Ardern: We aren’t backing down on climate, more to come on housing, trade
The Government has been in rapprochement mode with some of its harshest critics over the week: Opening the border to more seasonal workers, and signalling the likely-demise of the hated Auckland cycle bridge.
But despite the Groundswell protests, Ardern says the Government isn’t about to back down on the climate or freshwater policies angering the agricultural sector.
“There’s always things that we could do to make implementation easier. I’m not going to shy away from the things I said I would do though: I’m committed to our climate work, I’m committed to our freshwater work, but I will always listen to how we can do things in a way that eases some of that change.”
What’s yet to be seen is how her Government would handle the inevitable protest that would happen should agricultural emissions lose their exemption into the Emissions Trading Scheme next year.

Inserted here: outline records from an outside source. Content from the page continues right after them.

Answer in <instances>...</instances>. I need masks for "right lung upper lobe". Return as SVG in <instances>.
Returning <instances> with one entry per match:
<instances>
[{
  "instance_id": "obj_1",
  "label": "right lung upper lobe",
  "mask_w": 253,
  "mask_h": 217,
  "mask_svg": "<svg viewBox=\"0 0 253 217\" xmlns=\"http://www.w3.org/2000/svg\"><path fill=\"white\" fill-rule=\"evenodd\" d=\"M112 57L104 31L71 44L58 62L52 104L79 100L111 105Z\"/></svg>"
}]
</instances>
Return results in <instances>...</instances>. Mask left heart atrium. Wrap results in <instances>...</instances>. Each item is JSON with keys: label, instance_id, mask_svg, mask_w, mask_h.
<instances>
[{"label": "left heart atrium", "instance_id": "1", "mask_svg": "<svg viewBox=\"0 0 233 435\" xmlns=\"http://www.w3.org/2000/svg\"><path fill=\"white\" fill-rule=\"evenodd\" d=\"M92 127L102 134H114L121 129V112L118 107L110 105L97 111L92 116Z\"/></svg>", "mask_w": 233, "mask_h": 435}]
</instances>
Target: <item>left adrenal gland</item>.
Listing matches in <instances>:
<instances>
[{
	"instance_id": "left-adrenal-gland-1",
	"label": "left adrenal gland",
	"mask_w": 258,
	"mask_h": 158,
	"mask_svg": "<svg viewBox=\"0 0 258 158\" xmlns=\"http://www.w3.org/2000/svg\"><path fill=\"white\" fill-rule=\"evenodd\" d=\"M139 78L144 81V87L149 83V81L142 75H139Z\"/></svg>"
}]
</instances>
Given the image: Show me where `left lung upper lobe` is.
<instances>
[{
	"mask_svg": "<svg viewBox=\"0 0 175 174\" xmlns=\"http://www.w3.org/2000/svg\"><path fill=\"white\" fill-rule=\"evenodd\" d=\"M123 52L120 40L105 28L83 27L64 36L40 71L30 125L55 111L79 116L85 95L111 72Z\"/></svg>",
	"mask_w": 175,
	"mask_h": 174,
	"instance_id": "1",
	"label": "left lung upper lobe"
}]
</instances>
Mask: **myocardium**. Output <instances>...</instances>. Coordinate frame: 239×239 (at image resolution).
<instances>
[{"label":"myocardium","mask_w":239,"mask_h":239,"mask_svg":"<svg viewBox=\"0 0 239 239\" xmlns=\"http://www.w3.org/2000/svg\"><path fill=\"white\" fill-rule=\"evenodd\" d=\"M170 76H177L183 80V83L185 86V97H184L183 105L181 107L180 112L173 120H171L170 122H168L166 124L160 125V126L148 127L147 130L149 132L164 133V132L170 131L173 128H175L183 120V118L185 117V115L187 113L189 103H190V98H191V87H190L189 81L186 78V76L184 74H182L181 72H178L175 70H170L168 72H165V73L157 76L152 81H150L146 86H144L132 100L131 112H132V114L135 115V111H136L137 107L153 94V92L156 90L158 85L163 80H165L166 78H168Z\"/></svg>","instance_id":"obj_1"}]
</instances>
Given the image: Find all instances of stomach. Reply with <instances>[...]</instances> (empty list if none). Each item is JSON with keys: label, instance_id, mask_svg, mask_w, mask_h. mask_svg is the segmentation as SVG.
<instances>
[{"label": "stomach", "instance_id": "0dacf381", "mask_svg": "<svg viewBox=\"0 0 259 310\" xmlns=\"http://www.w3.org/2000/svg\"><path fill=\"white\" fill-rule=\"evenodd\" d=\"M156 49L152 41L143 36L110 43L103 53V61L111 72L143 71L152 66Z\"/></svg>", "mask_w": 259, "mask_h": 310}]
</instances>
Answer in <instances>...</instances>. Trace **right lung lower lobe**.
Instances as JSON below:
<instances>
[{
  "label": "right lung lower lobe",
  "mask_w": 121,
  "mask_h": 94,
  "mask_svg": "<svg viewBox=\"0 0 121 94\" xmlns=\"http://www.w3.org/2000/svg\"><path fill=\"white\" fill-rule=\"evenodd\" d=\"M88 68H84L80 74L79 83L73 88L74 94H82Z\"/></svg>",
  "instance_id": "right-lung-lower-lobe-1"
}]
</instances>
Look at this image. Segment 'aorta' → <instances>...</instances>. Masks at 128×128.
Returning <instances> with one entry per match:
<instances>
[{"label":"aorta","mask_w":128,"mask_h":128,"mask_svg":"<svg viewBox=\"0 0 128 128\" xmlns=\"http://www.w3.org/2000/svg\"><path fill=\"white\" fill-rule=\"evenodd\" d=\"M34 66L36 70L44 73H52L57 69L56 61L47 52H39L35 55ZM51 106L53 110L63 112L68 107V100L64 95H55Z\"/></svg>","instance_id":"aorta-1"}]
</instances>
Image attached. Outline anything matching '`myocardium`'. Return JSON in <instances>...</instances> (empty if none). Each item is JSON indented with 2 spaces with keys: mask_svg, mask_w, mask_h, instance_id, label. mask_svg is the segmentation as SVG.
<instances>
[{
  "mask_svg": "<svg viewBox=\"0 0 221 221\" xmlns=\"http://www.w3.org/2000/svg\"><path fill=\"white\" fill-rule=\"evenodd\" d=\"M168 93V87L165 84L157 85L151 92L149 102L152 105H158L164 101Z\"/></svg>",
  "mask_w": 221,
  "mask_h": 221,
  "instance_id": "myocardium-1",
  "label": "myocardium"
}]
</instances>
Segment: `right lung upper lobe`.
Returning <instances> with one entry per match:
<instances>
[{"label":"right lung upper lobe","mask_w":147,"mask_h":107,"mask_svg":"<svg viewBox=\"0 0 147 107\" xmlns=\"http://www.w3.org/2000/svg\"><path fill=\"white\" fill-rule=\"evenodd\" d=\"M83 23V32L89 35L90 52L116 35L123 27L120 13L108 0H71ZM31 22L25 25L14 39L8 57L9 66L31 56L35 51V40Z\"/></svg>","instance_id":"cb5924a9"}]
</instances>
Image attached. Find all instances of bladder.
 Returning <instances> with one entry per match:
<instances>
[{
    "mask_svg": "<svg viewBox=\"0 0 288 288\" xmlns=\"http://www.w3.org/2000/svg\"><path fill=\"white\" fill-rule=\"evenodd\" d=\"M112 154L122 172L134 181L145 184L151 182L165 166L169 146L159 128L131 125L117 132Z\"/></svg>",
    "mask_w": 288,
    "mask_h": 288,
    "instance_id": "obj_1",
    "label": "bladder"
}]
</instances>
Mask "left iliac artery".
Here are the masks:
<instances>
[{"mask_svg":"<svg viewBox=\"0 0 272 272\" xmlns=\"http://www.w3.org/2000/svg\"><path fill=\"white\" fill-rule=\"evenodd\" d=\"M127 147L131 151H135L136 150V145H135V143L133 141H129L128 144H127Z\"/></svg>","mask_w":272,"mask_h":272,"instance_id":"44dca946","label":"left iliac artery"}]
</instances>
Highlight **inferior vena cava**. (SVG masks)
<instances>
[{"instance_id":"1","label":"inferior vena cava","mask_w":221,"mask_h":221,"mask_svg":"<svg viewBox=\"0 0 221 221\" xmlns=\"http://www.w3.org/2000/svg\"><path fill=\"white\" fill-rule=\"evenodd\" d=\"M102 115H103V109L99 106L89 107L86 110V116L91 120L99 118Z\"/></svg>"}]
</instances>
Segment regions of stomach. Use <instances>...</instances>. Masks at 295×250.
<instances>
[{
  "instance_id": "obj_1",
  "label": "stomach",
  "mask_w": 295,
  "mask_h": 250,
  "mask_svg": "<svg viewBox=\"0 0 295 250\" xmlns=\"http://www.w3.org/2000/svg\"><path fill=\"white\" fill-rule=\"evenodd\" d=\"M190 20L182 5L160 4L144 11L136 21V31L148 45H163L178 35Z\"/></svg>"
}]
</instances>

On other sore spots like housing, mental health, and immigration, Ardern won’t concede any ground to critiques.
She says the full impact of her Government’s housing package from March is yet to be fully rolled out into the economy, but hints that there could be more on the supply side, as the big changes to planning rules won’t be in place until 2024.
“We’re exploring what we can do around accelerating housing development from a planning perspective – so we aren’t quite finished in that area.”
But that’s not all the rest of the year has in store: If possible, Ardern wants to get the trade deals with Europe and the UK finished, whether that’s from New Zealand or by travelling over there.
“I have a role to play in helping complete it. I will play it.”
Even with Covid shutting the borders and farmers protesting it seems one thing does remain certain: New Zealand will have a lot of milk to sell.